#### Work to complete
In your copy, leave out the pictures and reproduce the listing below exactly.

#### Data section
+---+

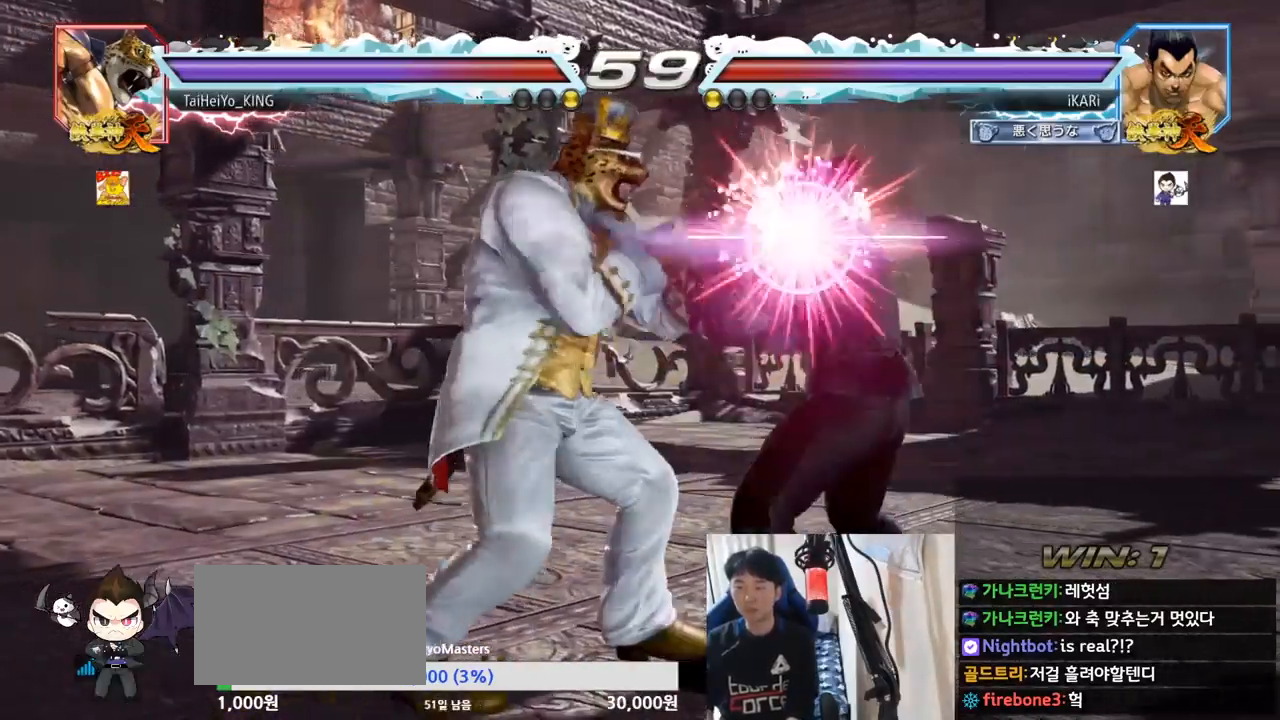
{"buttons": [], "left_stick": "center", "events": [[150, "SQUARE", "down"], [150, "TRIANGLE", "down"], [166, "TRIANGLE", "up"], [166, "left_stick", "center"], [183, "SQUARE", "up"]]}
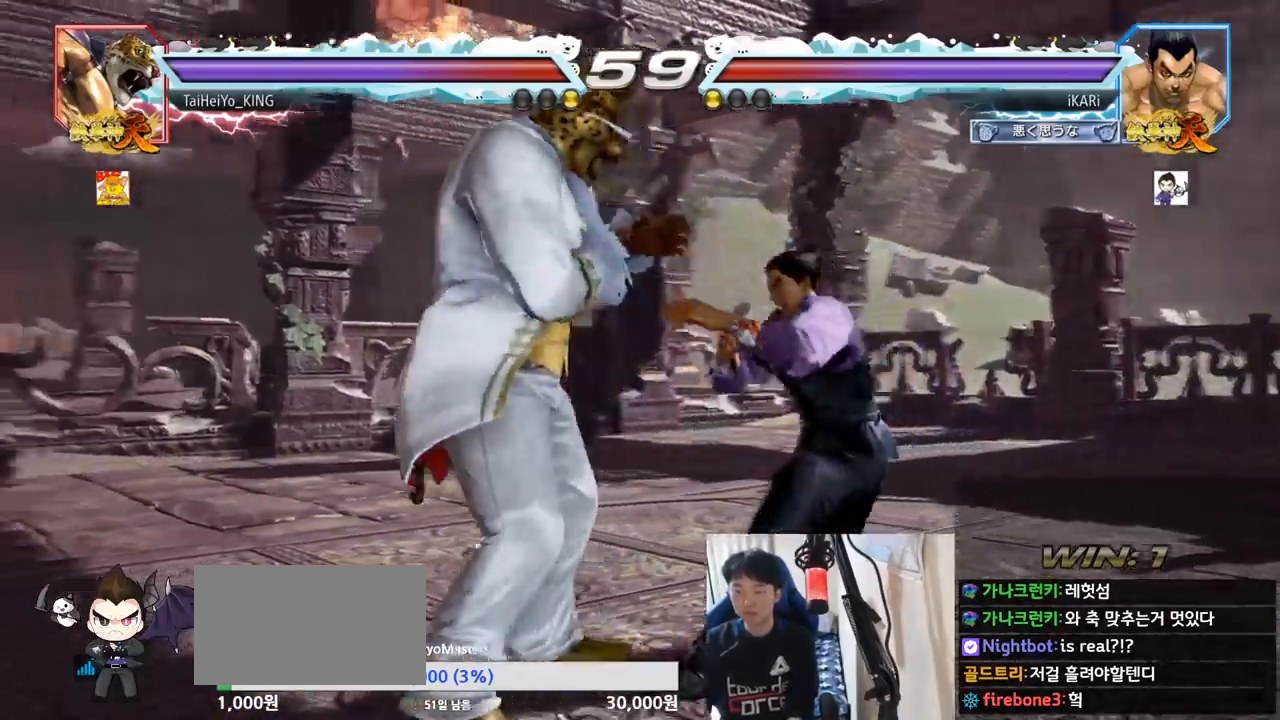
{"buttons": ["TRIANGLE"], "left_stick": "center", "events": [[167, "left_stick", "down-right"], [201, "CIRCLE", "down"], [267, "CIRCLE", "up"], [367, "CIRCLE", "down"], [401, "CIRCLE", "up"], [417, "left_stick", "center"], [468, "TRIANGLE", "down"]]}
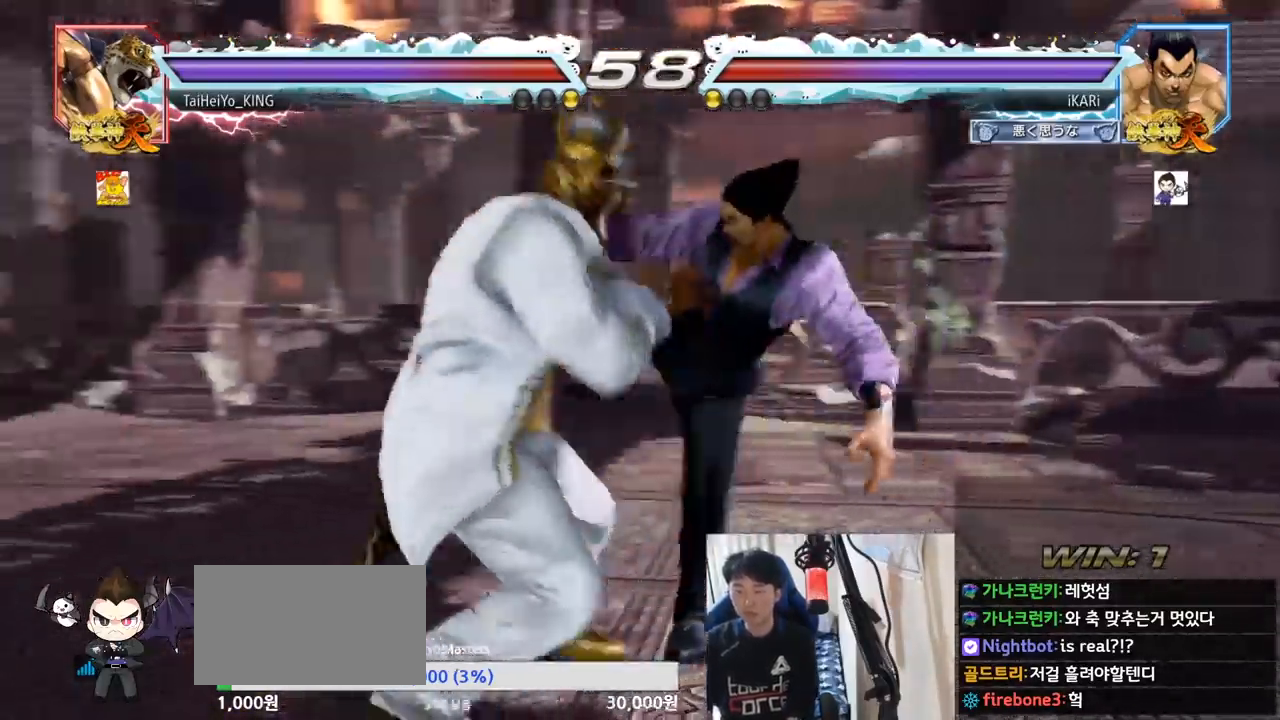
{"buttons": [], "left_stick": "center", "events": [[50, "TRIANGLE", "up"]]}
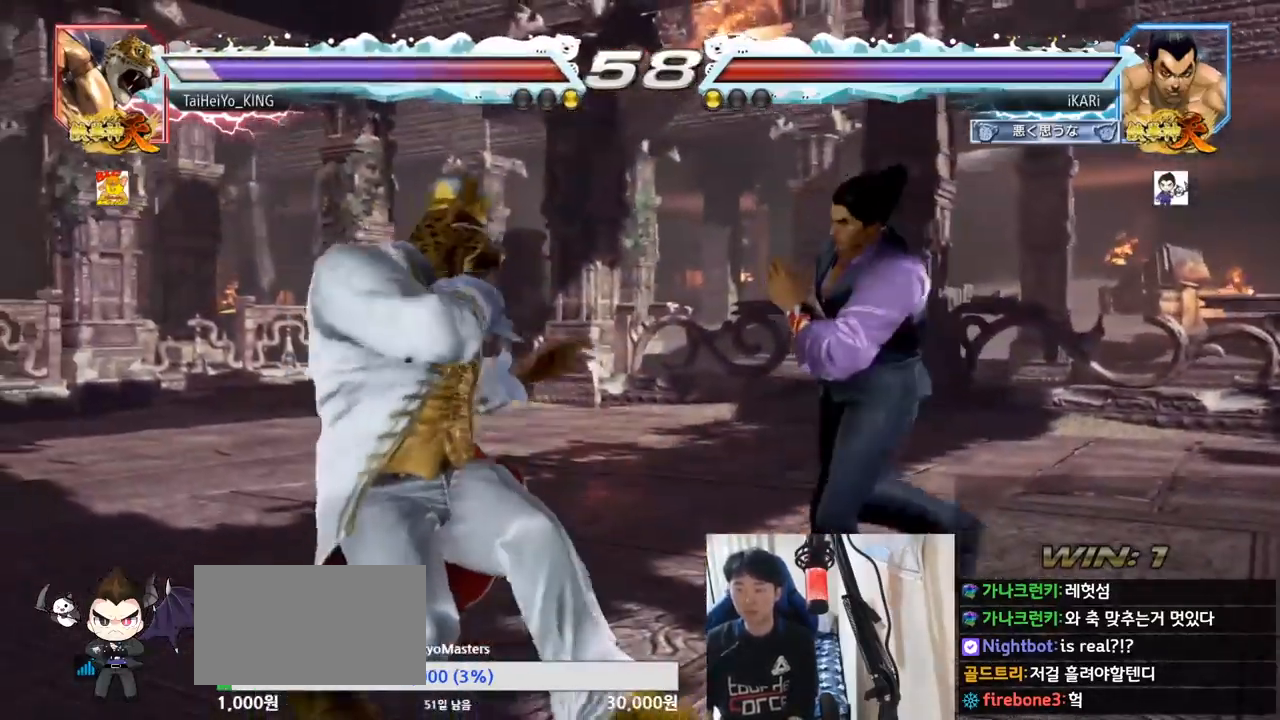
{"buttons": [], "left_stick": "center", "events": [[251, "left_stick", "down-left"], [367, "CIRCLE", "down"], [401, "CIRCLE", "up"], [484, "left_stick", "center"]]}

+---+

#### Exercise response
{"buttons": [], "left_stick": "center", "events": [[150, "SQUARE", "down"], [150, "TRIANGLE", "down"], [166, "TRIANGLE", "up"], [166, "left_stick", "center"], [183, "SQUARE", "up"]]}
{"buttons": ["TRIANGLE"], "left_stick": "center", "events": [[167, "left_stick", "down-right"], [201, "CIRCLE", "down"], [267, "CIRCLE", "up"], [367, "CIRCLE", "down"], [401, "CIRCLE", "up"], [417, "left_stick", "center"], [468, "TRIANGLE", "down"]]}
{"buttons": [], "left_stick": "center", "events": [[50, "TRIANGLE", "up"]]}
{"buttons": [], "left_stick": "center", "events": [[251, "left_stick", "down-left"], [367, "CIRCLE", "down"], [401, "CIRCLE", "up"], [484, "left_stick", "center"]]}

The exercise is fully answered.